• Study material:

=== Begin Enclosure ===

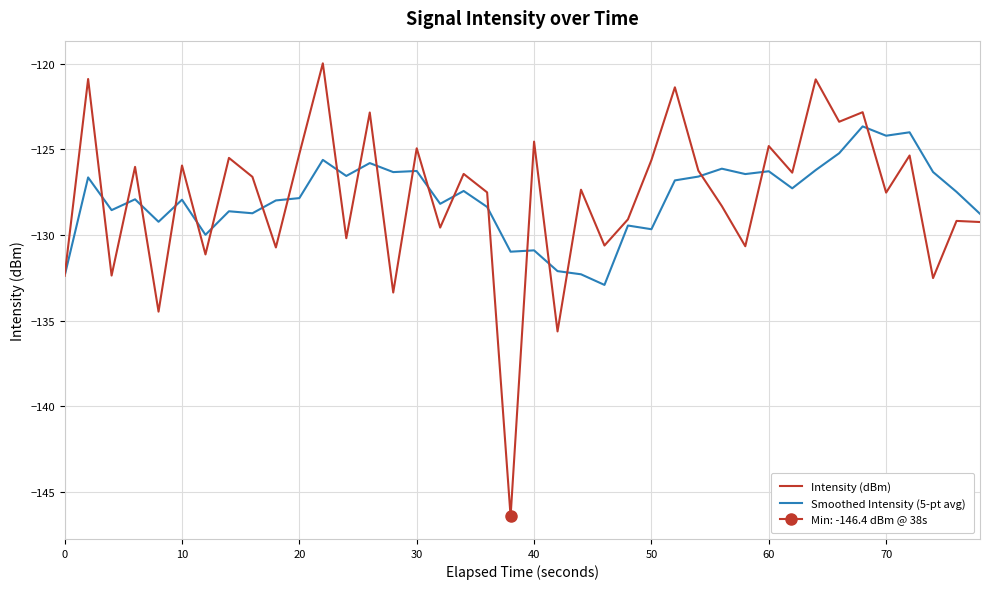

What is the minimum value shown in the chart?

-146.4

=== End Enclosure ===
=== Begin Enclosure ===

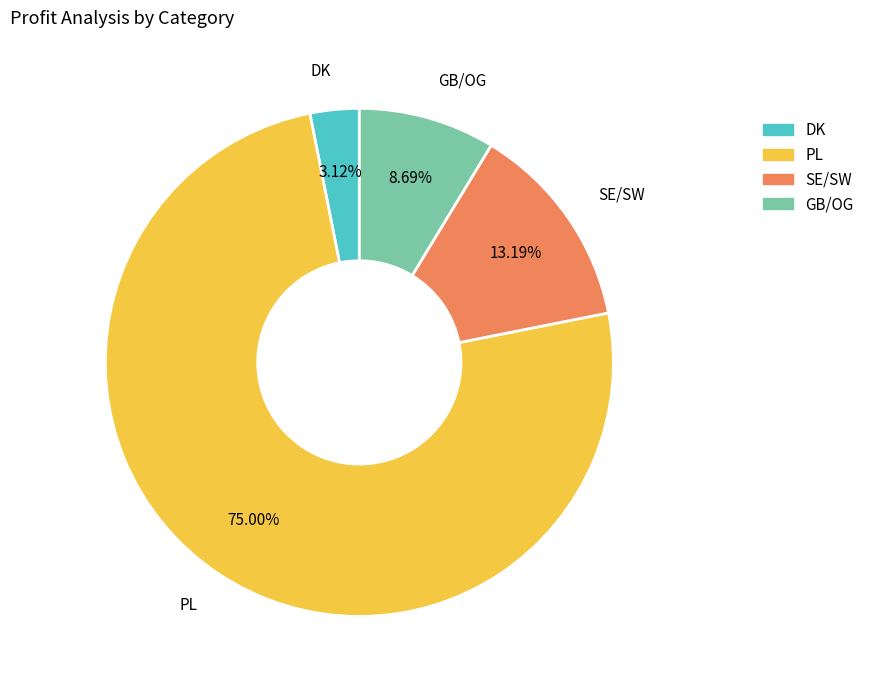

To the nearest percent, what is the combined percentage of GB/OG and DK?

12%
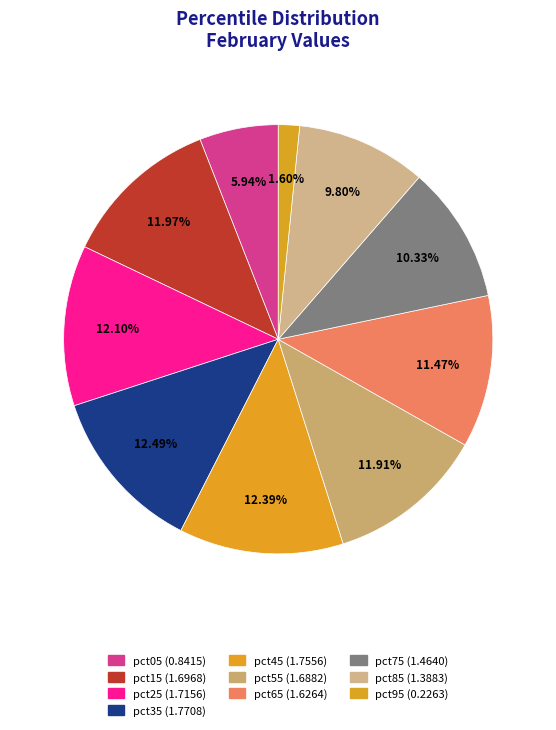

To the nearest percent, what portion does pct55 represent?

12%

=== End Enclosure ===
=== Begin Enclosure ===

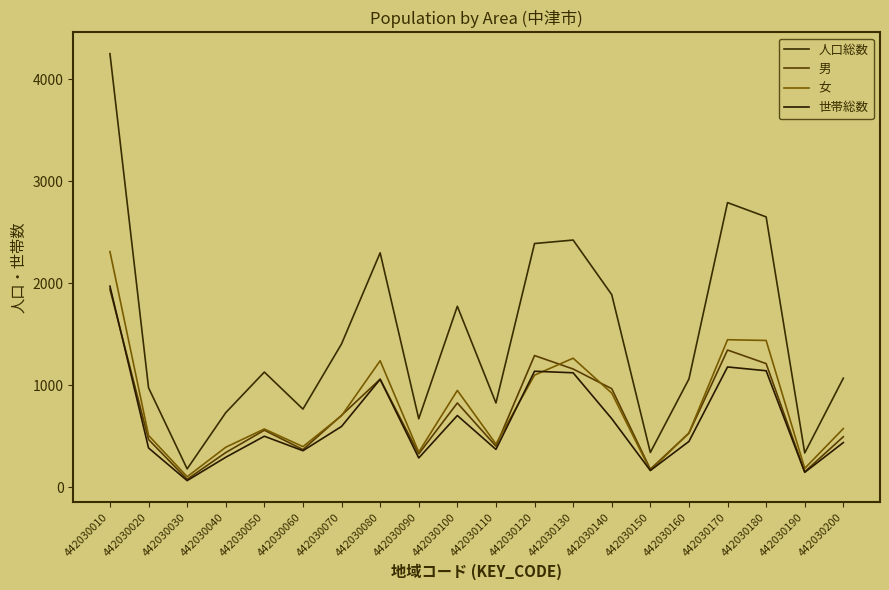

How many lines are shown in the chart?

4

=== End Enclosure ===

• Exercise:
Please copy the records above, starting at the line containing "To the nearest percent, what is" and ending after the line containing "To the nearest percent, what portion", and leave out any pictures.

• Output:
To the nearest percent, what is the combined percentage of GB/OG and DK?

12%

To the nearest percent, what portion does pct55 represent?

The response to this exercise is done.